American Airlines Reassures Fliers in Wake of Bankruptcy

Reservations and flights to all American Airlines destinations, including the U.S. Virgin Islands, will be unaffected by American’s voluntary petition for Chapter 11 reorganization in U.S. Bankruptcy Court this week, the company said in a statement.

The airline said it plans to "evaluate" all its operations and service "assuring that our network is as efficient and productive as possible."

The territory has been working to expand flights to the territory, and American Airlines added a second flight from Miami to St. Croix that had been expected to bring 63,000 more passenger seats to the island than last year.
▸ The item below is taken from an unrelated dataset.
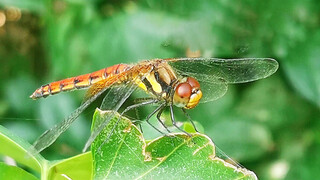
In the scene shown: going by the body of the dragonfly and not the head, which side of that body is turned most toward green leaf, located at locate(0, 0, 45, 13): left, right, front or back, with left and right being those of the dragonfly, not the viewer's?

So any potential route adjustments are of direct economic interest to the territory.

Unsecured debts listed in American Airlines filing with U.S. Bankruptcy Court for the Southern District of New York total just over $2.3 billion, ranging from $460 million to the Wilmington Trust for 6.25 percent convertible senior notes due in 2014, to the smallest cited debt: $2.2 million to German prepaid fuel supplier Equilon Enterprises.

On the other side of the ledger, the company has roughly $4.1 billion in unrestricted cash and short-term investments, which it says is "is anticipated to be more than sufficient to assure that its vendors, suppliers and other business partners will be paid timely and in full."

Chief Executive Officer Thomas Horton said the company plans to look at all of its operations, mentioning labor costs in particular.

"In recent years, even as the airline industry faced unprecedented challenges, American strengthened our domestic and global network; fortified our alliances with the best partners around the world; launched a transformational fleet deal that will give American the youngest and most efficient fleet in the industry; and invested in our product, service and technology to build a world class customer experience," Horton said.

"But as we have made clear with increasing urgency in recent weeks, we must address our cost structure, including labor costs, to enable us to capitalize on these foundational strengths and secure our future."

Horton took the helm of American Airlines at the end of November, replacing Gerard Arpey, who retired.

According to Horton, American Airlines has a very substantial cost disadvantage compared to its larger competitors, partly because they have all previously reduced their costs and debt through Chapter 11.

The restructuring will have little impact on customers, Horton said.

“Throughout the restructuring process, as always, our customers remain our top priority and they can continue to depend on us for the safe, reliable travel and high quality service they know and expect from us. We intend to maintain a strong presence in domestic and international markets, including our cornerstones in Dallas/Fort Worth, Chicago, New York, Miami and Los Angeles."